Dataset records
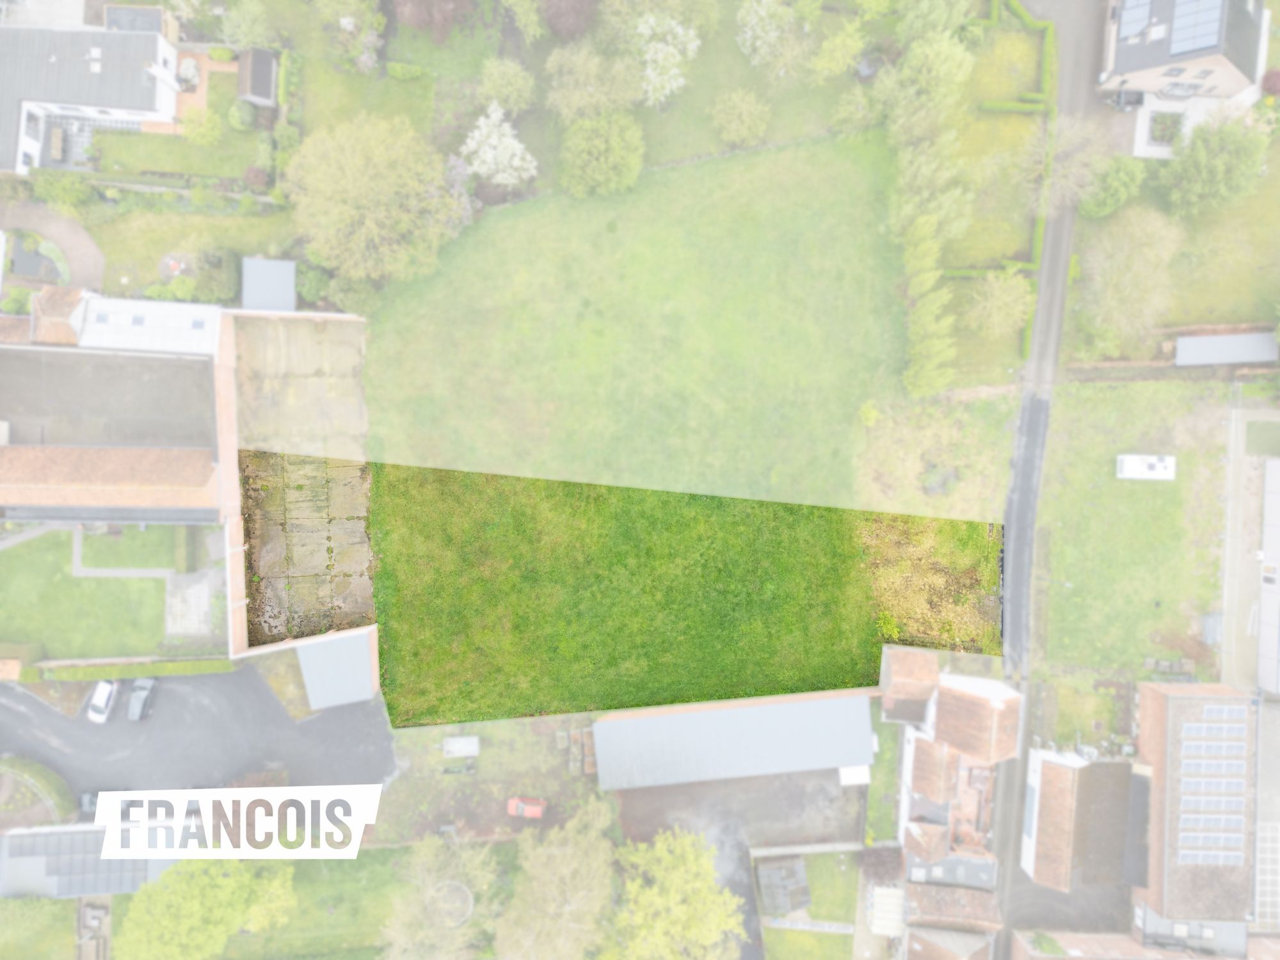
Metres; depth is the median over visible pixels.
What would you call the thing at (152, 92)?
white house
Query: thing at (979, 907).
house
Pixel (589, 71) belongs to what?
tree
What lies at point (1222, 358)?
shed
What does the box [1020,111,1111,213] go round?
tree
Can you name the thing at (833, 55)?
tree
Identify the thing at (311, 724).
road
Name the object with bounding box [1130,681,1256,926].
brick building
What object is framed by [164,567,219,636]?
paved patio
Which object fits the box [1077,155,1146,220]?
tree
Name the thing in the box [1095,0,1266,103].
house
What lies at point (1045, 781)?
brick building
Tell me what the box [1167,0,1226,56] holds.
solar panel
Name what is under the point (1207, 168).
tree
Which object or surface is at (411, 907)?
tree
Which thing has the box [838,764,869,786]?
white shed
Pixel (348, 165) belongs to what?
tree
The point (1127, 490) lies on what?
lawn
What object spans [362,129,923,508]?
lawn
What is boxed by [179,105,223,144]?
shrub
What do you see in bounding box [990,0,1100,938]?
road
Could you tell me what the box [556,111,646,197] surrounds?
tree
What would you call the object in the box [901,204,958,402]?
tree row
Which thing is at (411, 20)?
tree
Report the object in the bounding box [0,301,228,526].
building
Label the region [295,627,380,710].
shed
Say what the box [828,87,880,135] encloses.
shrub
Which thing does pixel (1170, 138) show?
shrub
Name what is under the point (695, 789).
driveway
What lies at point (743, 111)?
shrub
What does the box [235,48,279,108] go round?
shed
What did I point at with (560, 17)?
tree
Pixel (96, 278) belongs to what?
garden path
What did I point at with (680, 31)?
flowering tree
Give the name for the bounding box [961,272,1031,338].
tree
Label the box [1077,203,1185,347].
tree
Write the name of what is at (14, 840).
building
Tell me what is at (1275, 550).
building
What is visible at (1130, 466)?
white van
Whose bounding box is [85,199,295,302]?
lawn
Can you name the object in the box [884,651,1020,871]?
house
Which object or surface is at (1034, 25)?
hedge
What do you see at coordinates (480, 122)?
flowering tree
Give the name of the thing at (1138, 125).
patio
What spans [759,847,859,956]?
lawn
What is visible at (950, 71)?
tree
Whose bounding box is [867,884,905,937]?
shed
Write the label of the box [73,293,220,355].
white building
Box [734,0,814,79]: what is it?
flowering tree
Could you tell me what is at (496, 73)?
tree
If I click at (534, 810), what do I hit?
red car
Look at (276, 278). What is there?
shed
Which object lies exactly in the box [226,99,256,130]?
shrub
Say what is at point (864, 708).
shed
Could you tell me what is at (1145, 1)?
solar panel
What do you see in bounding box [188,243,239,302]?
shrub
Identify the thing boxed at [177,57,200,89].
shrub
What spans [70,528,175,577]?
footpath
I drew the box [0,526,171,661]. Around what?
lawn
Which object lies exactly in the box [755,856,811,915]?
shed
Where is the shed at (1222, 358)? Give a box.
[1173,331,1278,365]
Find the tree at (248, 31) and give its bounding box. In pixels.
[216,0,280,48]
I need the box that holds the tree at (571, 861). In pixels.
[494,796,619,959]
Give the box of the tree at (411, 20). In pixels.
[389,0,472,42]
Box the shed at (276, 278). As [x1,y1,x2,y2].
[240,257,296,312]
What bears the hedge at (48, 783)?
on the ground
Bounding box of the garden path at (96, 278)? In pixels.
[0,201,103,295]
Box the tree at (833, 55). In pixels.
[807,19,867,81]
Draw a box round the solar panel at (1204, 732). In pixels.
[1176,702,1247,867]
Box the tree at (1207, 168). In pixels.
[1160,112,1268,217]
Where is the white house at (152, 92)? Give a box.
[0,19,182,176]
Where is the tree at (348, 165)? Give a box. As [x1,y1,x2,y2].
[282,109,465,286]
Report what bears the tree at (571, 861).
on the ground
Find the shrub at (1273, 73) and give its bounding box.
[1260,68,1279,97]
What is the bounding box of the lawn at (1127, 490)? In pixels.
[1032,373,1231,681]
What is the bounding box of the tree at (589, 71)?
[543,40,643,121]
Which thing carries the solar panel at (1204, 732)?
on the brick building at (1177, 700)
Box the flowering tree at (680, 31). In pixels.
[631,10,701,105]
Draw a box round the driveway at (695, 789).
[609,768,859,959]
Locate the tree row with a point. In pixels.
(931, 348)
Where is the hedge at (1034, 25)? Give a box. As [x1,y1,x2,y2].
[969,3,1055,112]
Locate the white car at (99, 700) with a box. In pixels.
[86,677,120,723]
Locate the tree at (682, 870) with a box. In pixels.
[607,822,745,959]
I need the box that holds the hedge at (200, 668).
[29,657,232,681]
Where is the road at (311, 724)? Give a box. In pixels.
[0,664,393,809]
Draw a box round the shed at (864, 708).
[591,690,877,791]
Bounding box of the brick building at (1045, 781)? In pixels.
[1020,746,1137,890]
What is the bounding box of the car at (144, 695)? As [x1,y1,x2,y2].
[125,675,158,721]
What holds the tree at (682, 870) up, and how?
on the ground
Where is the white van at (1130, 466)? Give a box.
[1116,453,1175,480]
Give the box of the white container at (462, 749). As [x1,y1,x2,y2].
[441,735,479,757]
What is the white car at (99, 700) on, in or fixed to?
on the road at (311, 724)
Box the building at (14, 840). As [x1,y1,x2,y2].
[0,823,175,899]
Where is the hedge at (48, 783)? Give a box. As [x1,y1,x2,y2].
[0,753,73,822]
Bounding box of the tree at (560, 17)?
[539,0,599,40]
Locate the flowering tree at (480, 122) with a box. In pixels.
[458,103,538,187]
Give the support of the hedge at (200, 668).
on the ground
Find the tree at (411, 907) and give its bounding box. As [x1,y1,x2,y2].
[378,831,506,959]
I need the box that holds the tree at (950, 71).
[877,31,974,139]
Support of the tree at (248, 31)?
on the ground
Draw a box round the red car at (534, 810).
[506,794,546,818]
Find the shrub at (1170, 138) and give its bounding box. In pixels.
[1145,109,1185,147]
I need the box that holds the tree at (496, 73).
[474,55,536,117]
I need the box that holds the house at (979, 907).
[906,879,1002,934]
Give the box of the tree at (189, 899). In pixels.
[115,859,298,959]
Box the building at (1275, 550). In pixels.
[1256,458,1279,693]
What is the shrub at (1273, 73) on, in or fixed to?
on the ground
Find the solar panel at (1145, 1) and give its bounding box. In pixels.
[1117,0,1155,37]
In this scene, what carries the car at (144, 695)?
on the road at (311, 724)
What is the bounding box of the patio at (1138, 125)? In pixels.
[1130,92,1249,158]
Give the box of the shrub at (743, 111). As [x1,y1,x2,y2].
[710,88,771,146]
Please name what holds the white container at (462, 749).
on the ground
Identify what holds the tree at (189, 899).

_Your instructions:_
Retype all the records exactly and keep out every picture.

_Result:_
Metres; depth is the median over visible pixels.
What would you call the thing at (152, 92)?
white house
Query: thing at (979, 907).
house
Pixel (589, 71) belongs to what?
tree
What lies at point (1222, 358)?
shed
What does the box [1020,111,1111,213] go round?
tree
Can you name the thing at (833, 55)?
tree
Identify the thing at (311, 724).
road
Name the object with bounding box [1130,681,1256,926].
brick building
What object is framed by [164,567,219,636]?
paved patio
Which object fits the box [1077,155,1146,220]?
tree
Name the thing in the box [1095,0,1266,103].
house
What lies at point (1045, 781)?
brick building
Tell me what the box [1167,0,1226,56] holds.
solar panel
Name what is under the point (1207, 168).
tree
Which object or surface is at (411, 907)?
tree
Which thing has the box [838,764,869,786]?
white shed
Pixel (348, 165) belongs to what?
tree
The point (1127, 490) lies on what?
lawn
What object spans [362,129,923,508]?
lawn
What is boxed by [179,105,223,144]?
shrub
What do you see in bounding box [990,0,1100,938]?
road
Could you tell me what the box [556,111,646,197] surrounds?
tree
What would you call the object in the box [901,204,958,402]?
tree row
Which thing is at (411, 20)?
tree
Report the object in the bounding box [0,301,228,526].
building
Label the region [295,627,380,710].
shed
Say what the box [828,87,880,135] encloses.
shrub
Which thing does pixel (1170, 138) show?
shrub
Name what is under the point (695, 789).
driveway
What lies at point (743, 111)?
shrub
What does the box [235,48,279,108] go round?
shed
What did I point at with (560, 17)?
tree
Pixel (96, 278) belongs to what?
garden path
What did I point at with (680, 31)?
flowering tree
Give the name for the bounding box [961,272,1031,338].
tree
Label the box [1077,203,1185,347].
tree
Write the name of what is at (14, 840).
building
Tell me what is at (1275, 550).
building
What is visible at (1130, 466)?
white van
Whose bounding box is [85,199,295,302]?
lawn
Can you name the object in the box [884,651,1020,871]?
house
Which object or surface is at (1034, 25)?
hedge
What do you see at coordinates (480, 122)?
flowering tree
Give the name of the thing at (1138, 125).
patio
What spans [759,847,859,956]?
lawn
What is visible at (950, 71)?
tree
Whose bounding box is [867,884,905,937]?
shed
Write the label of the box [73,293,220,355].
white building
Box [734,0,814,79]: what is it?
flowering tree
Could you tell me what is at (496, 73)?
tree
If I click at (534, 810), what do I hit?
red car
Look at (276, 278). What is there?
shed
Which object lies exactly in the box [226,99,256,130]?
shrub
Say what is at point (864, 708).
shed
Could you tell me what is at (1145, 1)?
solar panel
What do you see in bounding box [188,243,239,302]?
shrub
Identify the thing boxed at [177,57,200,89].
shrub
What spans [70,528,175,577]?
footpath
I drew the box [0,526,171,661]. Around what?
lawn
Which object lies exactly in the box [755,856,811,915]?
shed
Where is the shed at (1222, 358)? Give a box.
[1173,331,1278,365]
Find the tree at (248, 31) and give its bounding box. In pixels.
[216,0,280,48]
I need the box that holds the tree at (571, 861). In pixels.
[494,796,619,959]
Give the box of the tree at (411, 20). In pixels.
[389,0,472,42]
Box the shed at (276, 278). As [x1,y1,x2,y2].
[240,257,296,312]
What bears the hedge at (48, 783)?
on the ground
Bounding box of the garden path at (96, 278)? In pixels.
[0,201,103,295]
Box the tree at (833, 55). In pixels.
[807,19,867,81]
Draw a box round the solar panel at (1204, 732). In pixels.
[1176,702,1247,867]
Box the tree at (1207, 168). In pixels.
[1160,112,1268,217]
Where is the white house at (152, 92)? Give a box.
[0,19,182,176]
Where is the tree at (348, 165)? Give a box. As [x1,y1,x2,y2].
[282,109,465,286]
Report what bears the tree at (571, 861).
on the ground
Find the shrub at (1273, 73) and give its bounding box.
[1260,68,1279,97]
What is the bounding box of the lawn at (1127, 490)? In pixels.
[1032,373,1231,681]
What is the bounding box of the tree at (589, 71)?
[543,40,643,121]
Which thing carries the solar panel at (1204, 732)?
on the brick building at (1177, 700)
Box the flowering tree at (680, 31). In pixels.
[631,10,701,105]
Draw a box round the driveway at (695, 789).
[609,768,859,959]
Locate the tree row with a point. In pixels.
(931, 348)
Where is the hedge at (1034, 25)? Give a box. As [x1,y1,x2,y2].
[969,3,1055,112]
Locate the white car at (99, 700) with a box. In pixels.
[86,677,120,723]
Locate the tree at (682, 870) with a box. In pixels.
[607,822,745,959]
I need the box that holds the hedge at (200, 668).
[29,657,232,681]
Where is the road at (311, 724)? Give a box. In pixels.
[0,664,393,809]
Draw a box round the shed at (864, 708).
[591,690,877,791]
Bounding box of the brick building at (1045, 781)? In pixels.
[1020,746,1137,890]
What is the bounding box of the car at (144, 695)? As [x1,y1,x2,y2].
[125,675,158,721]
What holds the tree at (682, 870) up, and how?
on the ground
Where is the white van at (1130, 466)? Give a box.
[1116,453,1175,480]
Give the box of the white container at (462, 749). As [x1,y1,x2,y2].
[441,735,479,757]
What is the white car at (99, 700) on, in or fixed to?
on the road at (311, 724)
Box the building at (14, 840). As [x1,y1,x2,y2].
[0,823,175,899]
Where is the hedge at (48, 783)? Give a box. As [x1,y1,x2,y2].
[0,753,73,822]
Bounding box of the tree at (560, 17)?
[539,0,599,40]
Locate the flowering tree at (480, 122) with a box. In pixels.
[458,103,538,187]
Give the support of the hedge at (200, 668).
on the ground
Find the tree at (411, 907) and give its bounding box. As [x1,y1,x2,y2].
[378,831,506,959]
I need the box that holds the tree at (950, 71).
[877,31,974,139]
Support of the tree at (248, 31)?
on the ground
Draw a box round the red car at (534, 810).
[506,794,546,818]
Find the shrub at (1170, 138) and give its bounding box. In pixels.
[1145,109,1185,147]
I need the box that holds the tree at (496, 73).
[474,55,536,117]
I need the box that holds the house at (979, 907).
[906,879,1002,934]
Give the box of the tree at (189, 899). In pixels.
[115,859,298,959]
Box the building at (1275, 550). In pixels.
[1256,458,1279,693]
What is the shrub at (1273, 73) on, in or fixed to?
on the ground
Find the solar panel at (1145, 1) and give its bounding box. In pixels.
[1117,0,1155,37]
In this scene, what carries the car at (144, 695)?
on the road at (311, 724)
What is the bounding box of the patio at (1138, 125)? In pixels.
[1130,92,1249,158]
Give the box of the shrub at (743, 111). As [x1,y1,x2,y2].
[710,88,771,146]
Please name what holds the white container at (462, 749).
on the ground
Identify what holds the tree at (189, 899).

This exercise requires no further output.